Personally, I would ditch the late afternoon nap and move bedtime up by an hour or so. It doesn't sound like you want his bedtime to be early, but if you want it earlier, I moved my dd's by waking her up earlier in the morning, so that she would nap earlier, and thus go to bed earlier.
Sleep regressions are soooooo hard, aren't they?


----------



## closedaccount15 (Dec 25, 2007)

My daughter started taking one nap a day around 10 months. She still goes to bed at 10 and sleeps until 7 and I am getting at least one day a week she won't nap (today it was 2 days in a row) but if she naps longer than 2 hours, she is up until 10:30 or 11 or later, which then screws up her whole day because she still gets up at the same time and seems cranky the next day. I think he might need to skip the afternoon nap, too. My daughter starting by taking one nap a day really early, and then it got later and later

He might be trying to transition out of the 2nd nap himself, too.


----------



## Grace24 (Mar 9, 2007)

Thx all. We were down to one nap for awhile (our sleep regression lifted briefly for two weeks there) so I think you're on to something. His second nap seems to be falling asleep ON someone for a half hour to an hour, so he will no longer try to take a second nap anymore. He's just down for his first nap of the day now, at 4 p.m., but did sleep on his dad for an hour this morning. Everything's all up in the air right now!

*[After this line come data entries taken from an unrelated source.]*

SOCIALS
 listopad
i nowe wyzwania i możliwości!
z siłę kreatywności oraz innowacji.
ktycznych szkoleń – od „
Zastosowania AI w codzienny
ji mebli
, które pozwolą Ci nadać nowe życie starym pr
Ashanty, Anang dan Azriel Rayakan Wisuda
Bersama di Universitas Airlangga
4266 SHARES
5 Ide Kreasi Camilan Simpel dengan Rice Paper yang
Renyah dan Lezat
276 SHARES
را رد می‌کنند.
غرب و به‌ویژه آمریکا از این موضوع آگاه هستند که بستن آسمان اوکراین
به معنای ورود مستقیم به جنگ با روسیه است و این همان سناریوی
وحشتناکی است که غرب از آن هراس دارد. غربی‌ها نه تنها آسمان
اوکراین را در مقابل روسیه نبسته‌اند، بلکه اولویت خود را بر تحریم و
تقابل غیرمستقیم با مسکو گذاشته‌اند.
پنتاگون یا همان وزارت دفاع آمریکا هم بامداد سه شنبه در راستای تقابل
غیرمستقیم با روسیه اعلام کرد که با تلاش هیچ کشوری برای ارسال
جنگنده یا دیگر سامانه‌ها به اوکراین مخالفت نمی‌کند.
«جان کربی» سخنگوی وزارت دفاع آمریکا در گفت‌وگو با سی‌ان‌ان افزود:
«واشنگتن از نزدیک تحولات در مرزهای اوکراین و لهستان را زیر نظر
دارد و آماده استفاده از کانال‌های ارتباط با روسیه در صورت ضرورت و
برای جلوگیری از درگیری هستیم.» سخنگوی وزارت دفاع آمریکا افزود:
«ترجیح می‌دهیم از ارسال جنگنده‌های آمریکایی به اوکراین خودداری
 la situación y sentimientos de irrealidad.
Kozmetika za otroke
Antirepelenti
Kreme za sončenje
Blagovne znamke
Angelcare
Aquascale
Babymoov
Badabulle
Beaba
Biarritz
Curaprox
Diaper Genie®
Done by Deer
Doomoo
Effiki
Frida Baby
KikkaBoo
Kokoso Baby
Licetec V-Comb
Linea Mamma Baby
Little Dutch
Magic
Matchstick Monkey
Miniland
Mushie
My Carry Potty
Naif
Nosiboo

Someone (a friend who doesn't have children) cautioned me about bringing him to bed with me in the middle of the night because he's "getting what he wants". I about bit her head off! I said "Well I can either spend three hours trying to get him back down in his crib at 3 a.m., or I can take him to bed at 3 a.m. and we can all sleep." I mean seriously, you do what works.


----------